Merging dictionaries ensuring they are disjoint

I am merging some dictionaries that come from a computation and I want to ensure that they are disjoint.

A quick way of doing it is mergewith, eg

D1 = Dict(:a => 1, :b => 2)
D2 = Dict(:a => 4, :c => 3)
mergewith((v...) -> error("multiple values $v for some key"), D1, D2)

but that has the disadvantage that I cannot report the offending key to the user.

I am just curious if there is a way to do this with built-in functions that I missed.

(of course coding this is trivial)
function merge_disjoint(dict1::AbstractDict{K1,V1},
                        dict2::AbstractDict{K2,V2}) where {K1,V1,K2,V2}
    K = promote_type(K1, K2)
    V = promote_type(V1, V2)
    result = Dict{K,V}(dict1)
    for (k, v) in pairs(dict2)
        if haskey(result, k)
            throw(ArgumentError("key $k present in multiple dictionaries, cannot merge"))
        else
            result[k] = v
        end
    end
    result
end
1 Like
mergewith((v...) -> error("duplicated keys $(intersect(keys(D1), keys(D2)))"), D1, D2)
6 Likes

Another route:

using StatsBase

D1 = Dict(:a => 1, :b => 2)
D2 = Dict(:a => 4, :c => 3)

keys(filter(>(1)∘last,addcounts!(countmap(keys(D1)), keys(D2))))

giving:

KeySet for a Dict{Symbol, Int64} with 1 entry. Keys:
  a:

(without the initial keys(...) the amount of repetition can also be obtained)

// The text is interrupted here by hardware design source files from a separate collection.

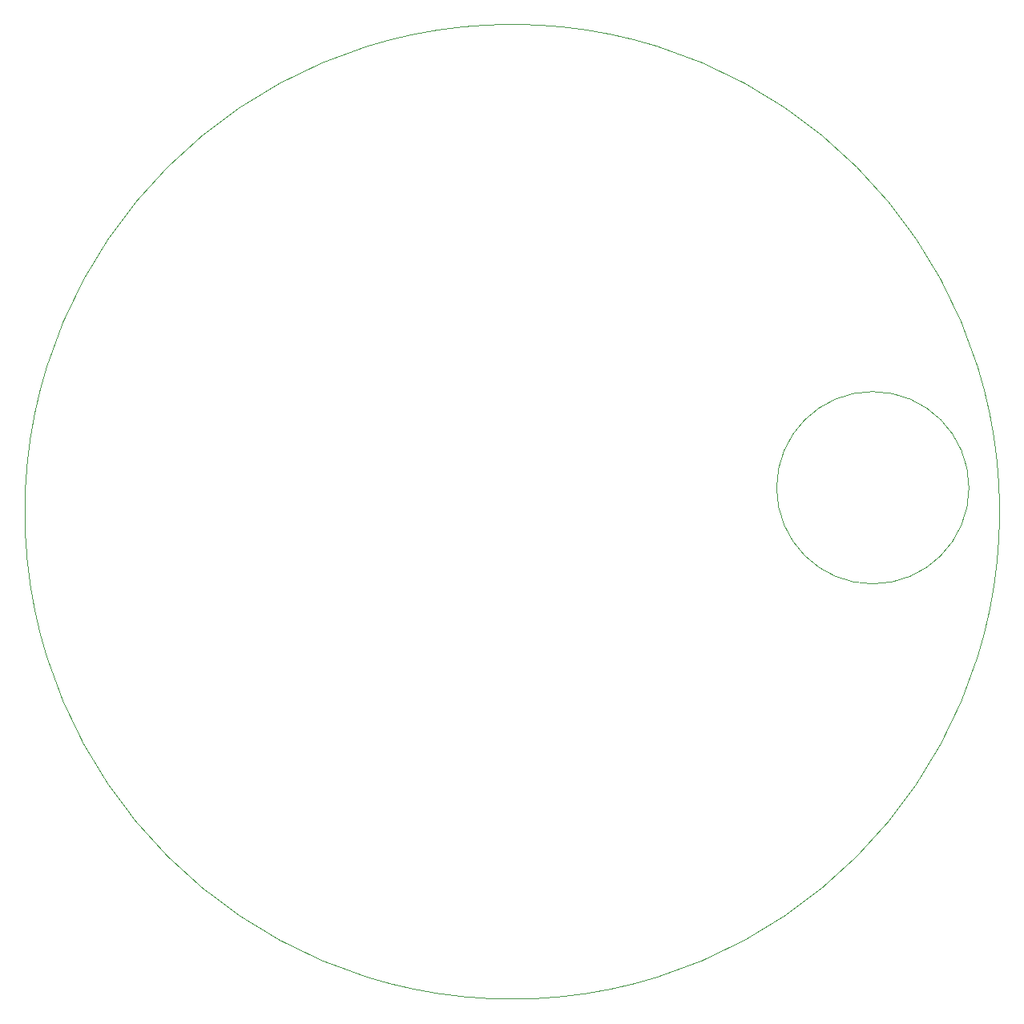
<source format=gm1>
%TF.GenerationSoftware,KiCad,Pcbnew,(6.0.9)*%
%TF.CreationDate,2023-01-15T17:56:17-06:00*%
%TF.ProjectId,URVBuoyancyEngine,55525642-756f-4796-916e-6379456e6769,rev?*%
%TF.SameCoordinates,Original*%
%TF.FileFunction,Profile,NP*%
%FSLAX46Y46*%
G04 Gerber Fmt 4.6, Leading zero omitted, Abs format (unit mm)*
G04 Created by KiCad (PCBNEW (6.0.9)) date 2023-01-15 17:56:17*
%MOMM*%
%LPD*%
G01*
G04 APERTURE LIST*
%TA.AperFunction,Profile*%
%ADD10C,0.100000*%
%TD*%
G04 APERTURE END LIST*
D10*
X134620000Y-88900000D02*
G75*
G03*
X134620000Y-88900000I-10160000J0D01*
G01*
X137860000Y-91440000D02*
G75*
G03*
X137860000Y-91440000I-51500000J0D01*
G01*
M02*

</source>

If there are more dictionaries, then a foldl with addcounts! and an init kwarg set to countmap should be possible.

Note, this method doesn’t short-circuit, so if that is necessary the other methods can work.

UPDATE: Another method which does short-circuit:

let k::keytype(D1), s = Set{keytype(D1)}(), i=0
    for outer k in Iterators.flatten([keys(D1), keys(D2)])
        i += 1
        k in s && break
        push!(s, k)
    end
    i == length(s) ? nothing : k
end

This method tries to be resource efficient, and can work for any number of dictionaries by changing the argument of flatten appropriate. The let’s value is nothing if no repetition or the first repeating element if there is one.

ADDENDUM: This isn’t exactly the OP’s request, as the dictionaries are not merged. So, oops, sorry, but still an interesting problem.

POST ADDENDUM: To fix the issue in the Addendum, here is a method which returns the desired dictionary but also is resource efficient (at this point benchmarking should be done):

let s = false, r = Dict{keytype(D1), valtype(D1)}()
    for e in Iterators.flatten([D1,D2])
        mergewith!((v...)->(s = true; last(v)), r, Base.ImmutableDict(e))
        s && error("duplicate key $e")
    end
    r
end